Noahs Postkarten- und Social-Media-tauglicher Landeplatz

Das fesselnde Erbe Ostanatoliens soll nun international sichtbar werden, und zwar aus spiritueller wie auch ästhetischer Perspektive. Religiöser Tourismus vermengt sich dabei mit kulturhistorischer Spurensuche, was im Türkei-Marketing eine immer größere Rolle spielt.

Aufwendig restauriert wurde der inmitten steiler Gebirgswände thronende osmanische Ishak-Pascha-Palast. Vor dem Eingang bieten Souvenirverkäufer Arche-Miniaturen aus dem Gesteinsglas Obsidian feil. Einen Besuch verdient ebenso die mächtige Igdir-Karawanserei aus dem 13. Jahrhundert. Derweil stellte das Kulturministerium Noahs so hypothetischen wie Postkarten- und Social-Media-tauglichen Landeplatz in der Provinz Agri unter Schutz.

Der Patriarch ist längst Tourismusmagnet. An der Serpentinenstraße zum Ishak-Pascha-Palast trägt ein Restaurant seinen Namen. An der Ibrahim-Cecen-Universität in Agri fand 2023 das 7. Internationale Symposium zum Ararat und der Arche statt. Wirtschaftswissenschaftler Hasan Alpago erforscht den Ararat-Effekt für die kulturelle Entwicklung der Region. 2025 soll ein neues Museum auf mehr als 7600 Quadratmetern in Form einer riesigen Arche in Agri startklar sein.
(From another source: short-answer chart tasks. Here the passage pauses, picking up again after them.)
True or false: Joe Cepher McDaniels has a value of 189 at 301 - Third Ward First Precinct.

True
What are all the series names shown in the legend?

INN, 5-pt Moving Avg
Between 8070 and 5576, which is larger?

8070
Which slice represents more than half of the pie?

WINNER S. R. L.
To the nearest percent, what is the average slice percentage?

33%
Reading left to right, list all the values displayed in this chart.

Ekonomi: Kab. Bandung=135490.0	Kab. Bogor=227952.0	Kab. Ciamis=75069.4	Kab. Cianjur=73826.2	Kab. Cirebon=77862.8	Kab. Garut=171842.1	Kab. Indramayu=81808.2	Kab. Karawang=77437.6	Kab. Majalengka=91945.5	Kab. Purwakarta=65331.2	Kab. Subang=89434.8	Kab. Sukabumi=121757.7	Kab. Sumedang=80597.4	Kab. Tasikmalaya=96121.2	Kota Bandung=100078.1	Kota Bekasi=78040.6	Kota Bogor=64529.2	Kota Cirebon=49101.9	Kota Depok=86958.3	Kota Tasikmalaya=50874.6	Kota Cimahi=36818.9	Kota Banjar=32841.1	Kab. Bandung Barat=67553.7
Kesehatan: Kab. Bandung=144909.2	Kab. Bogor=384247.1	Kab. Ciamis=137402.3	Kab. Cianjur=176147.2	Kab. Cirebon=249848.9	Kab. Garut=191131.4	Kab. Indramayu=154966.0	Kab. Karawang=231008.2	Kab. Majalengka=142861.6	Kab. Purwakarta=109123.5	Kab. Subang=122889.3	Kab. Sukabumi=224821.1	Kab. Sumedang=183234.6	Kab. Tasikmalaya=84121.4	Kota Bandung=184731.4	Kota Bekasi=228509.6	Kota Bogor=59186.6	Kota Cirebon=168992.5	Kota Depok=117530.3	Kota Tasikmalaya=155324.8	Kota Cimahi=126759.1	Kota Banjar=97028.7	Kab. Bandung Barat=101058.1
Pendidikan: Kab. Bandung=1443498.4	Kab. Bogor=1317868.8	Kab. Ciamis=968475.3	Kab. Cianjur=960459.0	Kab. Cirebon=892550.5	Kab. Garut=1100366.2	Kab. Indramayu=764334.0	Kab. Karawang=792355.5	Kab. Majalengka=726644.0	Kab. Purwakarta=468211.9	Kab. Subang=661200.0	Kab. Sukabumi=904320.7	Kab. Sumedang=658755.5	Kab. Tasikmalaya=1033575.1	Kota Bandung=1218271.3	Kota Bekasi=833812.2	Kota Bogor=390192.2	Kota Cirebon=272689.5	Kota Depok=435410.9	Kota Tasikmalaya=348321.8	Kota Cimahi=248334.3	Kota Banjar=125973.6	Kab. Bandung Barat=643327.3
Die Mehmet Eraslan Foundation, benannt nach einem türkischen Patriarchen und dem Vater von Hikmet Eraslan, Gründer der Dosso Dossi Holding, ruft es ins Leben und will alljährlich mehr als eine halbe Million Gäste sehen. Ob der Besuch sie alle erbaut?

Noah, der Untadelige und Gerechte, ist schließlich durch die Noachidischen Gebote präsent, und das hebräische Wort für »Arche«, »Teva«, bezeichnet in der Tora auch den Korb, der einst das Baby Moses rettete. Eben das Bewahrende könnte auch das Arche-Museum verkörpern.